A proposta busca facilitar o acesso ao suporte emocional e ao acompanhamento especializado para mulheres que enfrentam situações de risco ou fragilidade social. Segundo o Ministério da Saúde, a expectativa é realizar cerca de 4,7 milhões de teleatendimentos psicológicos por ano. A ação ocorre em parceria com a Agência Brasileira de Apoio à Gestão do SUS e com o Programa de Apoio ao Desenvolvimento Institucional do Sistema Único de Saúde.

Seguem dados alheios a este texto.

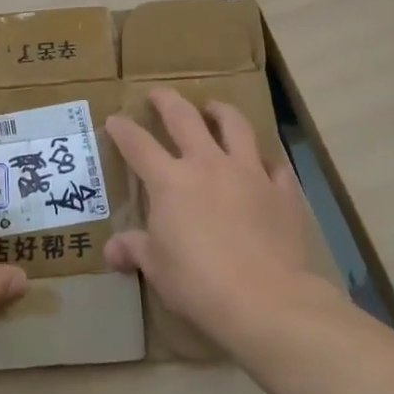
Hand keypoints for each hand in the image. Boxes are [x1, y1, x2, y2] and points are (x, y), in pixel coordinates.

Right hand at [104, 89, 312, 348]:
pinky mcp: (281, 191)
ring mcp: (248, 173)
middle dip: (167, 101)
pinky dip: (266, 163)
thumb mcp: (157, 268)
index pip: (138, 144)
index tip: (115, 119)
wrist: (264, 299)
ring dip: (221, 112)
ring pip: (235, 126)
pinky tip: (264, 166)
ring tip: (214, 108)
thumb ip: (135, 250)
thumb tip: (112, 251)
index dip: (123, 129)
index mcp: (170, 181)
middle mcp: (207, 164)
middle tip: (159, 94)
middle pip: (184, 118)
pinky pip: (275, 166)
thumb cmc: (198, 282)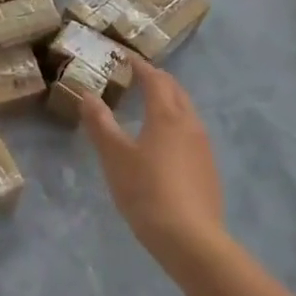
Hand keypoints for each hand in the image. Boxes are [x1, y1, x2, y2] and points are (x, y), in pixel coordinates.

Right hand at [79, 59, 224, 264]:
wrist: (190, 238)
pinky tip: (165, 142)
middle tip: (138, 76)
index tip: (125, 56)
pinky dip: (176, 123)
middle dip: (157, 79)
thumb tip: (87, 94)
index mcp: (167, 115)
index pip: (154, 79)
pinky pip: (191, 132)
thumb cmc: (146, 191)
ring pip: (186, 111)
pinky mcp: (208, 168)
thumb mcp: (114, 157)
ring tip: (150, 105)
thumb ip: (100, 123)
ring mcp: (203, 146)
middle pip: (175, 90)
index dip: (140, 65)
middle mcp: (190, 123)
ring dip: (169, 101)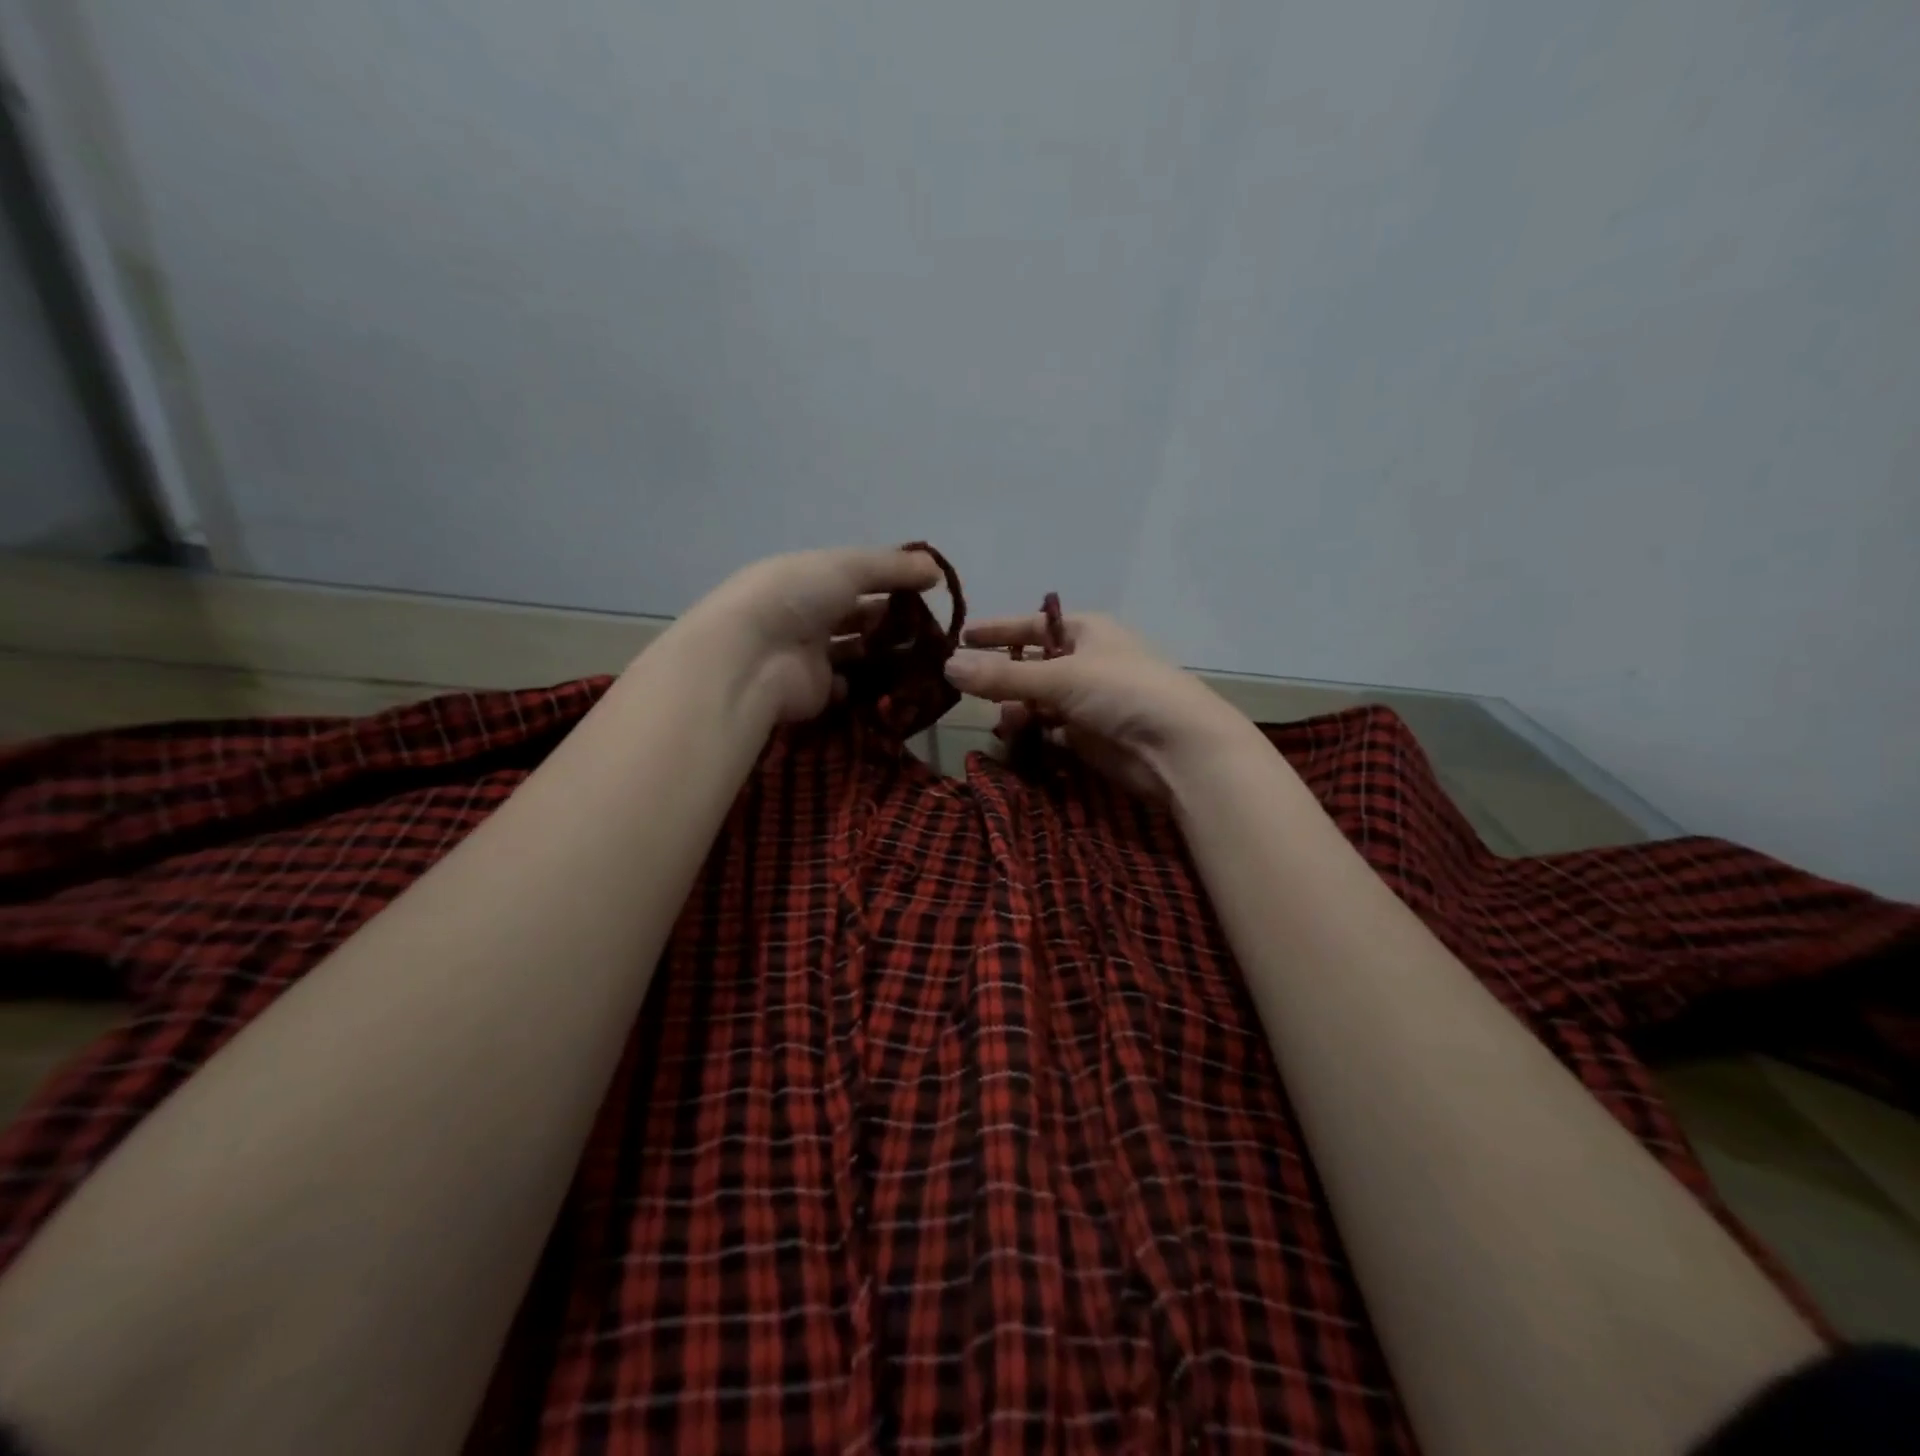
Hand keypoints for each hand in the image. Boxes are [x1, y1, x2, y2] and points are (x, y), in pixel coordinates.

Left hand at [674, 546, 941, 724]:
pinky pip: (851, 688)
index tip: (927, 590)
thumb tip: (936, 571)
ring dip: (886, 653)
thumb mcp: (847, 566)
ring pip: (856, 653)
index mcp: (806, 579)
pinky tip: (901, 680)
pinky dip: (872, 685)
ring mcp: (810, 657)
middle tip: (930, 628)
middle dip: (890, 621)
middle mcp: (805, 616)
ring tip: (926, 655)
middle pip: (856, 617)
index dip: (889, 582)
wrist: (754, 658)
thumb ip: (893, 567)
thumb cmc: (796, 597)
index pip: (854, 577)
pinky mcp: (817, 693)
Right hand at [943, 612, 1259, 799]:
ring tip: (995, 721)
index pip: (1033, 625)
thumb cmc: (1122, 692)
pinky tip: (1013, 739)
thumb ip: (1002, 676)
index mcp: (1087, 631)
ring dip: (1015, 708)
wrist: (1177, 748)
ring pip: (1039, 701)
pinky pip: (1050, 730)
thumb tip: (946, 666)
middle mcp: (1087, 662)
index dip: (998, 631)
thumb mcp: (1059, 677)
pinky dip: (1031, 733)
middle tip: (962, 687)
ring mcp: (1090, 701)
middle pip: (1033, 665)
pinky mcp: (1090, 736)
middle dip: (1001, 676)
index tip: (961, 636)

Para utilizar o serviço, as mulheres poderão receber orientação e encaminhamento por meio da rede de atenção primária. Unidades básicas de saúde, equipes de saúde da família e serviços da rede de proteção social poderão indicar o atendimento remoto quando identificarem situações que demandem acompanhamento psicológico.
Outra forma de acesso será pelo aplicativo Meu SUS Digital. Um miniaplicativo integrado à plataforma deverá começar a funcionar no fim do mês, permitindo que a própria usuária solicite o atendimento diretamente pelo celular. Após realizar um cadastro inicial com informações sobre a situação vivenciada, o sistema fará uma avaliação preliminar e enviará uma mensagem com data e horário do teleatendimento.
A primeira consulta será destinada a identificar riscos, compreender o contexto da paciente e mapear possíveis redes de apoio. A partir dessa análise inicial, a equipe poderá orientar encaminhamentos e articular o atendimento com outros serviços da rede pública.
O ministro da Saúde, Alexandre Padilha, afirmou que o modelo segue uma estratégia semelhante ao teleatendimento recentemente lançado para pessoas em situação de compulsão por jogos eletrônicos. Segundo ele, a iniciativa será adaptada para fortalecer a atuação conjunta com a atenção primária e ampliar a proteção às mulheres em situação de vulnerabilidade.